WHAT YOU SHOULD DO: Print the lines that run from the line with "7. The complex" to the line with "(1) [Pt(NH<sub>3</sub>)<sub>2</sub>Cl<sub>2</sub>] (2)", keeping both end lines, exactly as they appear in the entries below, and nothing else.

INFORMATION SUPPLIED:

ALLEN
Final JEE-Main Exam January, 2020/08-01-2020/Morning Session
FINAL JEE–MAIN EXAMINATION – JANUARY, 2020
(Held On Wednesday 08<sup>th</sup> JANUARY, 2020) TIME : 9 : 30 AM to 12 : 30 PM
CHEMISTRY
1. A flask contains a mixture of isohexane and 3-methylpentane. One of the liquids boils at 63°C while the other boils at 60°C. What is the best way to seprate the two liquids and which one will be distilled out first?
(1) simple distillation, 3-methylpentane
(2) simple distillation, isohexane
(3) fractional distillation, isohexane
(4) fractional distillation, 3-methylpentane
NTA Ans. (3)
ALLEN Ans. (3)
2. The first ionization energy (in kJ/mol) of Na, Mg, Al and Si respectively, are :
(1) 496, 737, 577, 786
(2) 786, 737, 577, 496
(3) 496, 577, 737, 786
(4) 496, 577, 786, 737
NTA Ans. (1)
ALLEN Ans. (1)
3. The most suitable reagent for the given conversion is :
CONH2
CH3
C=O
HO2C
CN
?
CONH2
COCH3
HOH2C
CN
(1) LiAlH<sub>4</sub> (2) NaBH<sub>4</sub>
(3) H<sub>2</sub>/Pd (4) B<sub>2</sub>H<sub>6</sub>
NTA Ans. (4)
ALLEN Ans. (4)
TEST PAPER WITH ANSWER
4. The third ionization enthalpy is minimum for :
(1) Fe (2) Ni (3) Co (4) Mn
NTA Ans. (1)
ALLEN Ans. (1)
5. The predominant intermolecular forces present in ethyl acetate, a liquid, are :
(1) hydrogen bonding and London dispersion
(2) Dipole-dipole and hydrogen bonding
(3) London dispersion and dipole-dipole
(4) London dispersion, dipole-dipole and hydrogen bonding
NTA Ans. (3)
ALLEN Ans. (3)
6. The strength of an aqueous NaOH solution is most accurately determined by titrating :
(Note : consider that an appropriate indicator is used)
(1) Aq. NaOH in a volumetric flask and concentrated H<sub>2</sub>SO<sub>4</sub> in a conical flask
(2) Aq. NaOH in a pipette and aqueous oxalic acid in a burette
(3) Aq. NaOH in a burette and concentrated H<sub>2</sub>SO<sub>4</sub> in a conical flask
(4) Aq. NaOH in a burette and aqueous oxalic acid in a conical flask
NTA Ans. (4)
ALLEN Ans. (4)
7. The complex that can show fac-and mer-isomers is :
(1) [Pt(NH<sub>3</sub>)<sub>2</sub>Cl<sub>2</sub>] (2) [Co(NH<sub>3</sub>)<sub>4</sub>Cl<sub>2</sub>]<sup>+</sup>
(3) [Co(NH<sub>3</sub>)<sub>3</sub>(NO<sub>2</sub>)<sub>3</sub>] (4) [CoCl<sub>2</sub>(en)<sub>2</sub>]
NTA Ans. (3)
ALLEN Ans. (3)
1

--

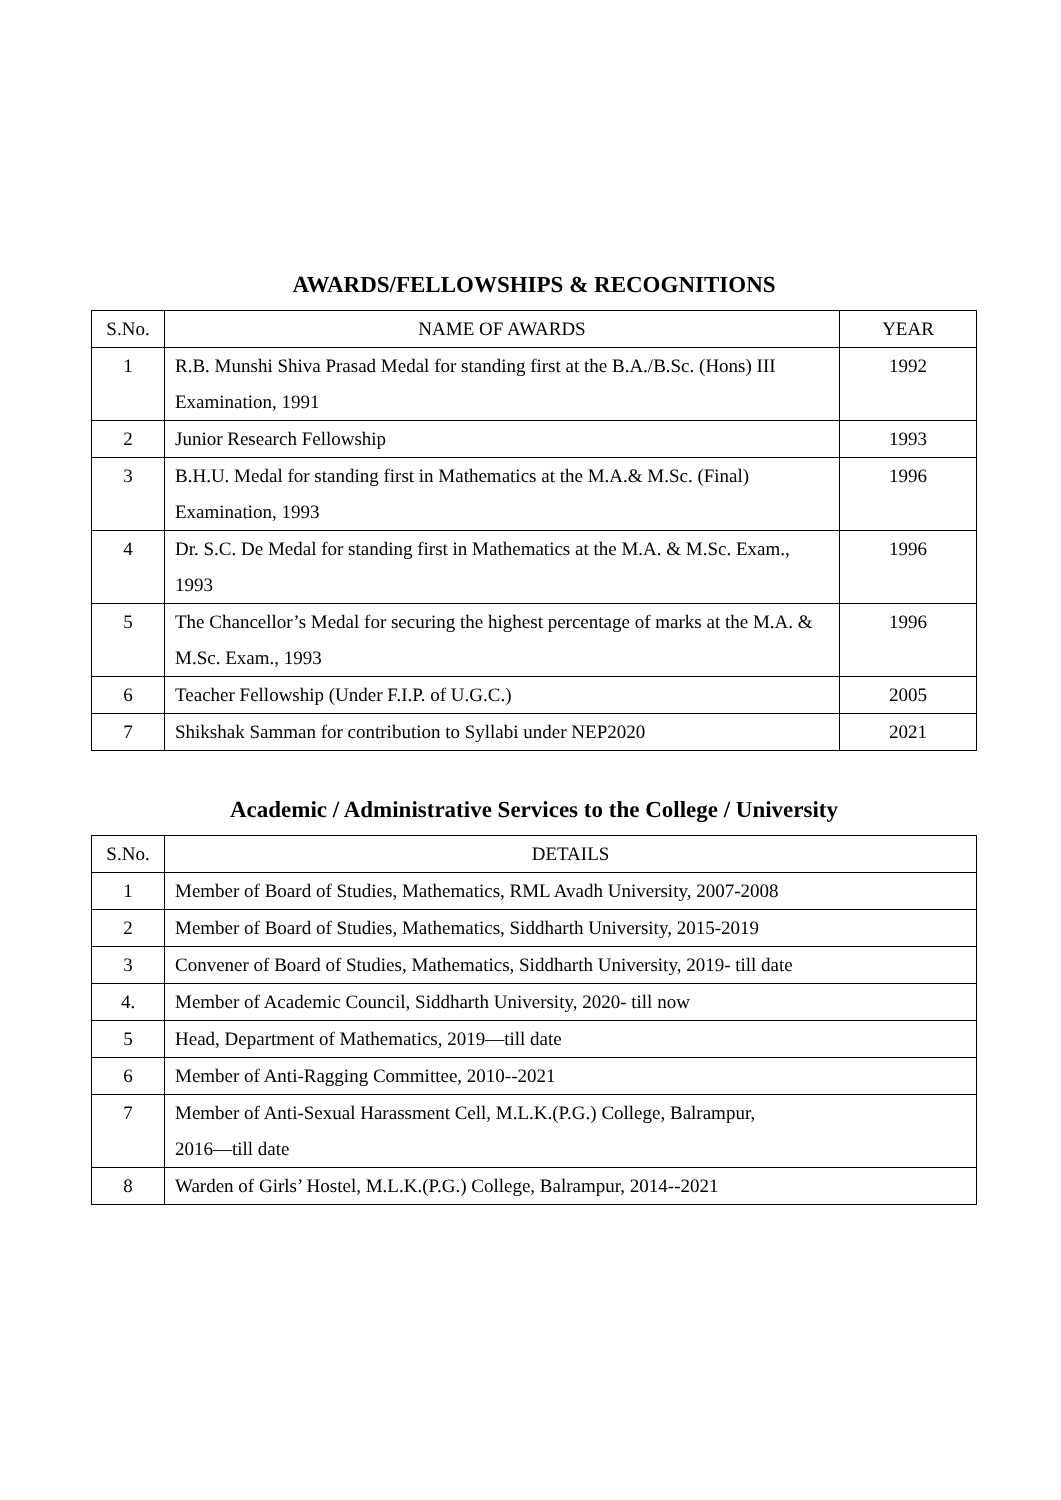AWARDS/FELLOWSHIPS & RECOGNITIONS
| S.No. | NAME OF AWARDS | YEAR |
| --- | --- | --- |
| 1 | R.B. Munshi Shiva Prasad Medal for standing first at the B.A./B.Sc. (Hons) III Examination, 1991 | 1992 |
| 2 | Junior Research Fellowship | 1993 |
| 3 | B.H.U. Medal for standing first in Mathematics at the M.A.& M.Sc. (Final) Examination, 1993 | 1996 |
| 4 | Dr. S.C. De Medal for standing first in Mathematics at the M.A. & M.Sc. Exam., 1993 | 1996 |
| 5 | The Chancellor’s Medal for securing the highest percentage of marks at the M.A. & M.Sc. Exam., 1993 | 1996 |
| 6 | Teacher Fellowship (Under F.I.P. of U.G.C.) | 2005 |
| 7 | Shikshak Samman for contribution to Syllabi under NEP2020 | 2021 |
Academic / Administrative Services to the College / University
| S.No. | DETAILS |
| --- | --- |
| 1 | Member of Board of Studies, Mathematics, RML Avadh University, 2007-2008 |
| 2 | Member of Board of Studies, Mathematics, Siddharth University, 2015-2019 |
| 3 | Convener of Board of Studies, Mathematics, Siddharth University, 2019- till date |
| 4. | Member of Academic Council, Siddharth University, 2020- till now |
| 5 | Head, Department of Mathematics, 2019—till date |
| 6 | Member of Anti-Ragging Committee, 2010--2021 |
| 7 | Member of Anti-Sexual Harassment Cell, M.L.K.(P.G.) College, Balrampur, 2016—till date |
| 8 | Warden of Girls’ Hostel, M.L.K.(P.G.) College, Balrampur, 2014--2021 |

ANSWER SPACE:
7. The complex that can show fac-and mer-isomers is :
(1) [Pt(NH<sub>3</sub>)<sub>2</sub>Cl<sub>2</sub>] (2) [Co(NH<sub>3</sub>)<sub>4</sub>Cl<sub>2</sub>]<sup>+</sup>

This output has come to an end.